- Exercise goal: Write how many lines in the records below include the string "Body". No other text should be given.

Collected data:
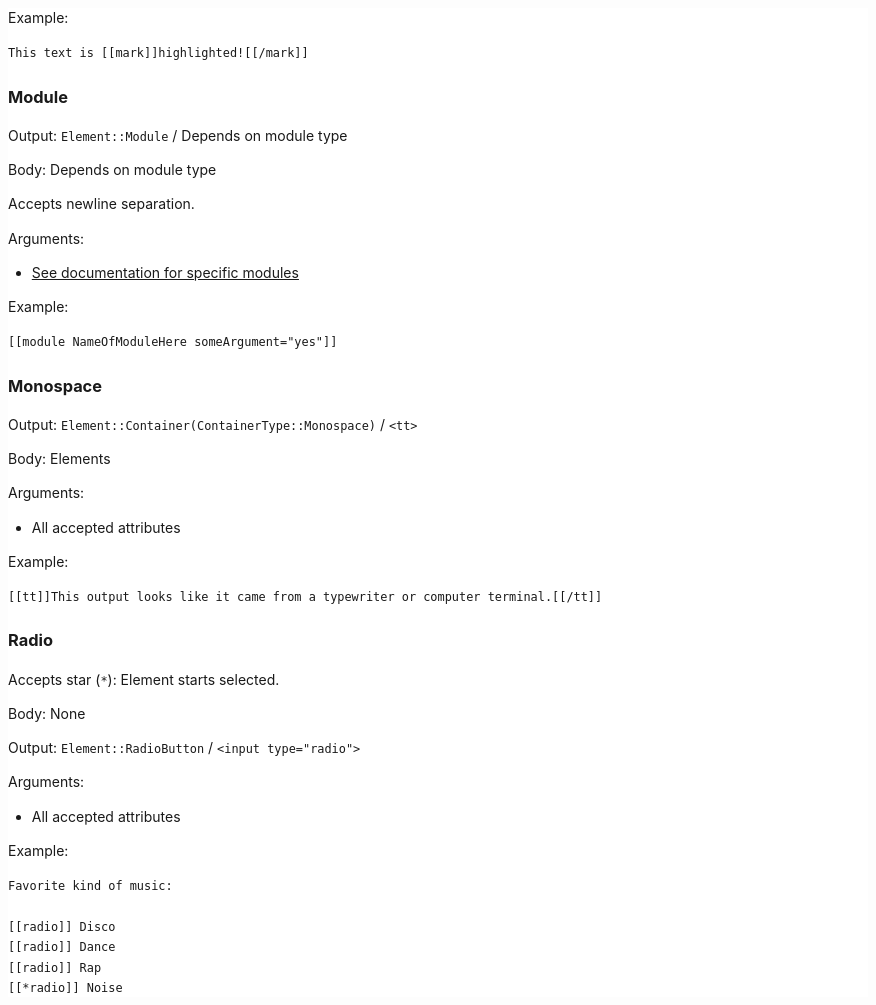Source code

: Example:

```
This text is [[mark]]highlighted![[/mark]]
```

### Module

Output: `Element::Module` / Depends on module type

Body: Depends on module type

Accepts newline separation.

Arguments:
* [See documentation for specific modules](Modules.md)

Example:

```
[[module NameOfModuleHere someArgument="yes"]]
```

### Monospace

Output: `Element::Container(ContainerType::Monospace)` / `<tt>`

Body: Elements

Arguments:
* All accepted attributes

Example:

```
[[tt]]This output looks like it came from a typewriter or computer terminal.[[/tt]]
```

### Radio

Accepts star (`*`): Element starts selected.

Body: None

Output: `Element::RadioButton` / `<input type="radio">`

Arguments:
* All accepted attributes

Example:

```
Favorite kind of music:

[[radio]] Disco
[[radio]] Dance
[[radio]] Rap
[[*radio]] Noise
```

- Result: 3